Because for both of them, but particularly Steve, it is as natural as breathing.
Steve’s moral compass never wavers. He may be confused as to who to trust or which course of action is the best in a given situation, yet amidst this outer sturm und drang he possesses the same “inner peace” that allows Po to throw cannon balls at Shen’s ships. He possesses himself, directing his emotions into controlled, careful actions calculated either to make the most of his empowerment in a healthy way or to avoid unnecessarily hurting someone emotionally, physically, and psychologically. Every little movement he makes is calculated to either do requisite damage to stop an opponent or to make certain he does not “break a bruised reed.”
These are the first fruits of freedom: Self-Control and Inner Peace. For as long as you are free - that is, as long as you possess yourself, whole and entire - the storms of life are but “sounding brass and tinkling cymbals.” They may hurt, as they hurt both Po and Steve, but they can never consume you or destroy you unless you let them.
That is what true freedom is and what you need to safeguard. Because the minute you give up your “right to choose” to someone or something else - such as a government, another individual, an addiction, or an emotion - you are giving up your ability to control yourself. You are surrendering your capacity for self-control and inner peace to an entity, person, or thing and you may never get it back. Not without paying a very steep price.
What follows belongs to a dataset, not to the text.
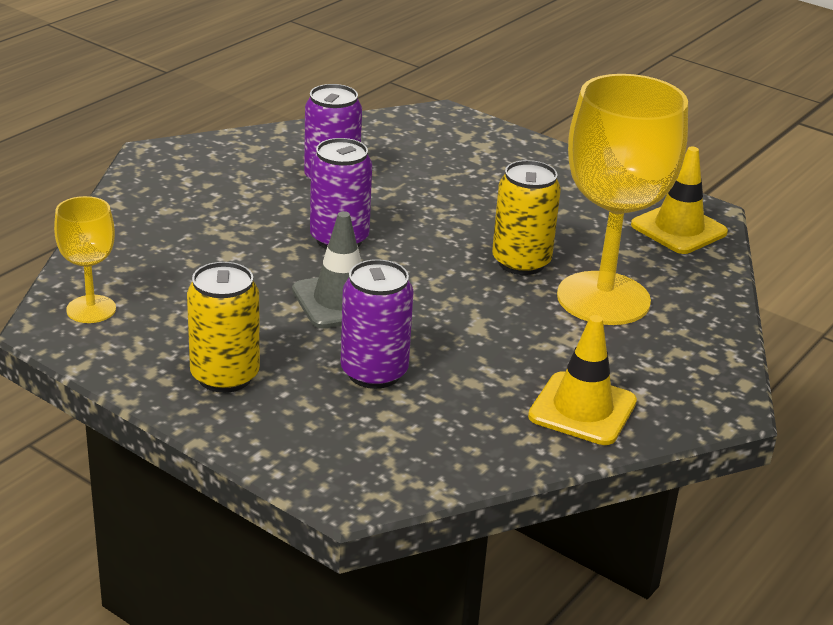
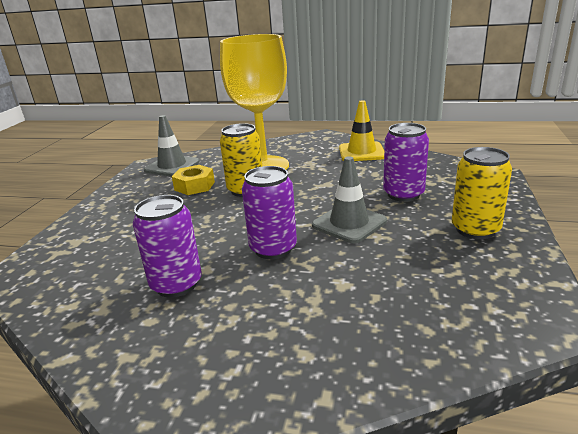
camera: 110 degrees left, 5 degrees down
(91, 309) = (500, 314): yellow goblet -> none
(576, 231) = (194, 186): none -> yellow nut
(678, 229) = (172, 166): yellow traffic cone -> grey traffic cone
Self-control is the first step on the road to heroism; inner peace completes the journey. If you want inner peace, as you want heroes, you need to have self-control. For that, you need freedom. Otherwise, you have neither peace nor control, but remain a slave to things or people who will use and discard you without a second thought. So do not give up your freedom, readers, as you strive for self-possession and inner peace.
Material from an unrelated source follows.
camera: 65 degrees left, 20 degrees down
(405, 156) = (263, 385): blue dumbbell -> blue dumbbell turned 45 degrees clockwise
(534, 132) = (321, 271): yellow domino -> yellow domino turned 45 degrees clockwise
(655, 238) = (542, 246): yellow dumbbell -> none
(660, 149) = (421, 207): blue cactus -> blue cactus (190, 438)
You may indeed regain your freedom if you give it up. But you will have to fight far harder to achieve that liberty than even someone who is forcibly enslaved against his will. At least the person stolen into slavery can still possess himself and remain peaceful in his heart.
The man who sells his freedom will not even be able to manage that small act.
The article made me think of another vid, analyzing the original animated Disney’s Aladdin, specifically Jaffar’s character, And how basically when a character’s actions are dictated by the plot, and you have to invent reasons he would act this way, you can craft a pretty interesting character.
Specifically, with Jaffa they needed an otherwise-competent villain who nevertheless would keep screwing up at key moments.
How this applies to the post: for much of the movie Jaffa’s is portrayed as having a great deal of self-control. You notice it in the straight lines he’s drawn in, and how the top half of his face is almost a mask, and that self-control has done well for him: he controls the guards and practically runs the kingdom.
But it’s a self-control that he intensely resents. Maybe because he presumably had to work his way up by merit while the royals are permanently over him just by an accident of birth, and could take away everything he’s worked for at a whim (“when I’m queen I’ll have the power to get rid of you”, that had to sting).
So as soon as Jaffa gets what he wants or is about to get what he wants, he drops his self-control immediately, and it always backfires on him.
We get the first glimpse when he’s too impatient and wants to take the lamp right away rather than wait for Aladdin to get out - otherwise he would have won right then and there. And as soon as he gets the lamp he abandons self-control altogether, he indulges in every impulse without thinking, culminating in making his last wish without considering the consequences and getting himself stuck in a lamp himself.
Ironic (iron, get it?) that the guy who has the least self control ends up on the side of putting the heroes under the government’s thumb, while the one with the most self control is on the side of freedom.